ROANOKE TIMES

                         Roanoke Times
                 Copyright (c) 1995, Landmark Communications, Inc.

DATE: SUNDAY, March 6, 1994                   TAG: 9403060027
SECTION: SPORTS                    PAGE: C-10   EDITION: METRO 
SOURCE: BILL COCHRAN
DATELINE:                                 LENGTH: Medium


CHANGE IN STATE'S TROPHY FISH PROGRAM LONG OVERDUE

The smallmouth bass struck my bait in one of those deep, dark pools of the James River, below where the old hand-pulled ferry once took people over to Jennings and North creeks.

It wasn't your usual 8- to 10-inch river scrapper. This one had the size and muscle to rip line from my reel. When he came exploding out of the water, in a blur of bronze and flash of red, there was no question he was a trophy.

Once in my hands, I figured he was every bit of 4 pounds, the weight then required to earn a trophy-fish citation from the Department of Game and Inland Fisheries.

The problem: I would have to weigh him on state-inspected scales, and there was no way I could do that without killing him.

I recalled getting a citation earlier for a Smith Mountain Lake smallmouth during an outing with Dale Wilson. We were fishing in Craddock Creek when the bass smashed a lure I was working along a rocky ledge.

Once it was netted, we roared the boat to Saunders Marina, where Wilson sprinted up the hill to the marina store, weighed the bass, then bounded back down and tossed the wiggling trophy into the lake.

It was one of those rare cases of having your cake and eating it, too, but there was no way for me to accomplish that on the James. For a guy who preaches catch-and-release, I was in a quandary. Should I keep the fish in an effort to earn a wall plaque, or should I let him go and be content with memories?

I kept him. On a set of scales in Buchanan he lacked 2 ounces of making the 4-pound citation minimum. It was a judgment I've always regretted. I don't think I've kept a candidate for a fresh-water citation since.

The state's trophy fish citation program provides valuable information on fishing trends and it gives personal recognition to more than 6,000 fishermen annually, but there is no question it also kills fish that otherwise would be released.

Isn't there some way the state can recognize a trophy catch without the fish being sacrificed?

There is.

It is a catch-measure-and release system, and the game and fish department has agreed to implement it beginning next year.

The new concept, made public last week, will be called the Virginia Angler Recognition Program. It won't contain the word "citation." Fishermen still will be able to earn recognition the old way, by meeting minimum weight standards, but they also will have the option of getting a fish qualified if it meets a certain length standard. That way the fish can be measured in front of a witness then released.

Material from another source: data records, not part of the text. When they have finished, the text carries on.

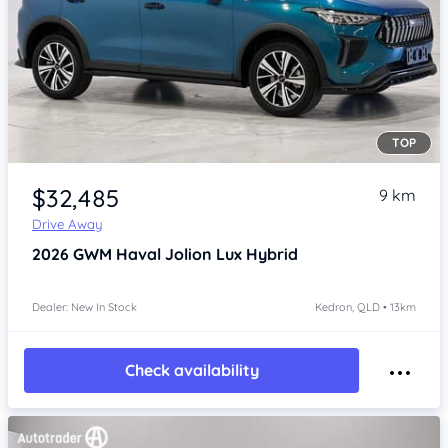
TOP
Item 1 of 4
$32,485
9 km
Drive Away
2026
GWM Haval Jolion
Lux Hybrid
Dealer: New In Stock
Kedron, QLD • 13km
Check availability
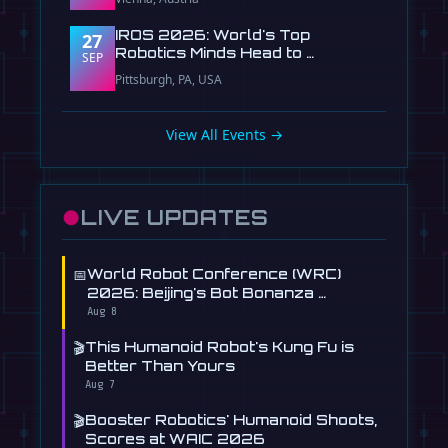
IROS 2026: World's Top
27
Robotics Minds Head to …
SEP
Pittsburgh, PA, USA
View All Events →
●
LIVE UPDATES
📅
World Robot Conference (WRC)
2026: Beijing's Bot Bonanza …
Aug 8
🎬
This Humanoid Robot's Kung Fu is
Better Than Yours
Aug 7
🎬
Booster Robotics' Humanoid Shoots,
Scores at WAIC 2026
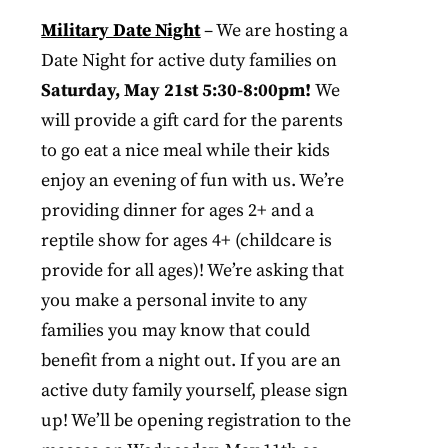
Military Date Night
– We are hosting a
Date Night for active duty families on
Saturday, May 21st 5:30-8:00pm!
We
will provide a gift card for the parents
to go eat a nice meal while their kids
enjoy an evening of fun with us. We’re
providing dinner for ages 2+ and a
reptile show for ages 4+ (childcare is
provide for all ages)! We’re asking that
you make a personal invite to any
families you may know that could
benefit from a night out. If you are an
active duty family yourself, please sign
up! We’ll be opening registration to the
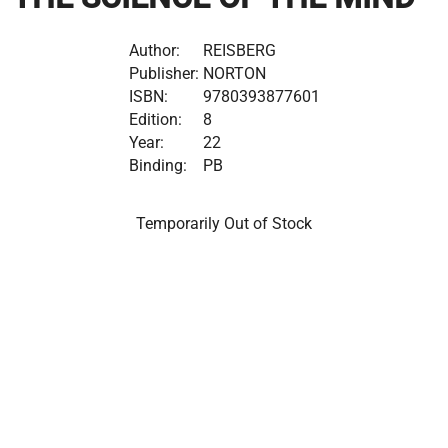
Author:
REISBERG
Publisher:
NORTON
ISBN:
9780393877601
Edition:
8
Year:
22
Binding:
PB
Temporarily Out of Stock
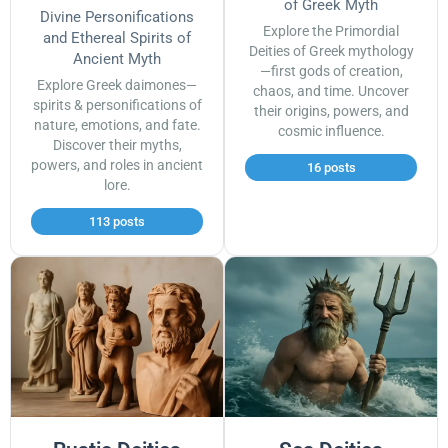
of Greek Myth
Divine Personifications
Explore the Primordial
and Ethereal Spirits of
Deities of Greek mythology
Ancient Myth
—first gods of creation,
Explore Greek daimones—
chaos, and time. Uncover
spirits & personifications of
their origins, powers, and
nature, emotions, and fate.
cosmic influence.
Discover their myths,
powers, and roles in ancient
16 posts
lore.
113 posts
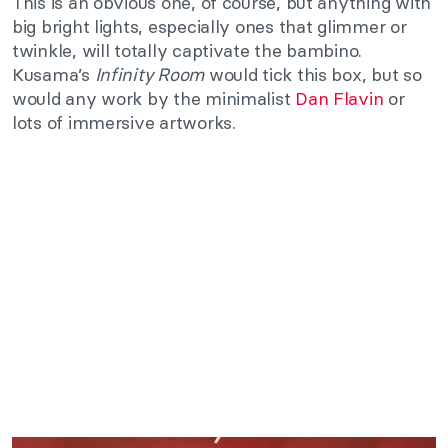
This is an obvious one, of course, but anything with
big bright lights, especially ones that glimmer or
twinkle, will totally captivate the bambino.
Kusama’s
Infinity Room
would tick this box, but so
would any work by the minimalist
Dan Flavin
or
lots of immersive artworks.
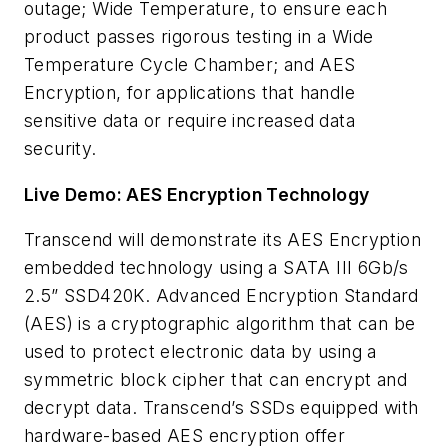
outage; Wide Temperature, to ensure each
product passes rigorous testing in a Wide
Temperature Cycle Chamber; and AES
Encryption, for applications that handle
sensitive data or require increased data
security.
Live Demo: AES Encryption Technology
Transcend will demonstrate its AES Encryption
embedded technology using a SATA III 6Gb/s
2.5” SSD420K. Advanced Encryption Standard
(AES) is a cryptographic algorithm that can be
used to protect electronic data by using a
symmetric block cipher that can encrypt and
decrypt data. Transcend’s SSDs equipped with
hardware-based AES encryption offer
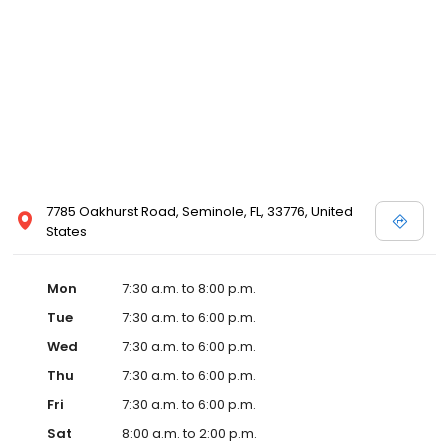
7785 Oakhurst Road, Seminole, FL, 33776, United
States
Mon
7:30 a.m. to 8:00 p.m.
Tue
7:30 a.m. to 6:00 p.m.
Wed
7:30 a.m. to 6:00 p.m.
Thu
7:30 a.m. to 6:00 p.m.
Fri
7:30 a.m. to 6:00 p.m.
Sat
8:00 a.m. to 2:00 p.m.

It is a change that is long overdue, and it finally came at the prodding of the Potomac Smallmouth Club. State fish officials will establish qualifying lengths so that the minimum size standards for trophy classification will be about the same whether a catch is measured or weighed.

"We are expecting a significant increase in the number of trophy fish awards," said Larry Hart, deputy director of the game and fish department.

Catch-and-release citations have been highly popular in the state-sponsored Virginia Saltwater Fishing Tournament.

"Over the past four years, fish that were released alive have accounted for almost 50 percent of all tournament entries," said Claude Bain, the tournament director. Seldom is a blue or white marlin hauled into the dock nowadays. Releases for these species are 99 percent.

Catch-measure-and-release should be particularly popular with freshwater anglers who go after smallmouth bass, striped bass, muskie and wild trout. Many already pass up citation opportunities, preferring to release their catch rather than kill it. Now with a quick flick of a measuring tape they can be rewarded twice: with a citation and with the joy of watching their catch swim away.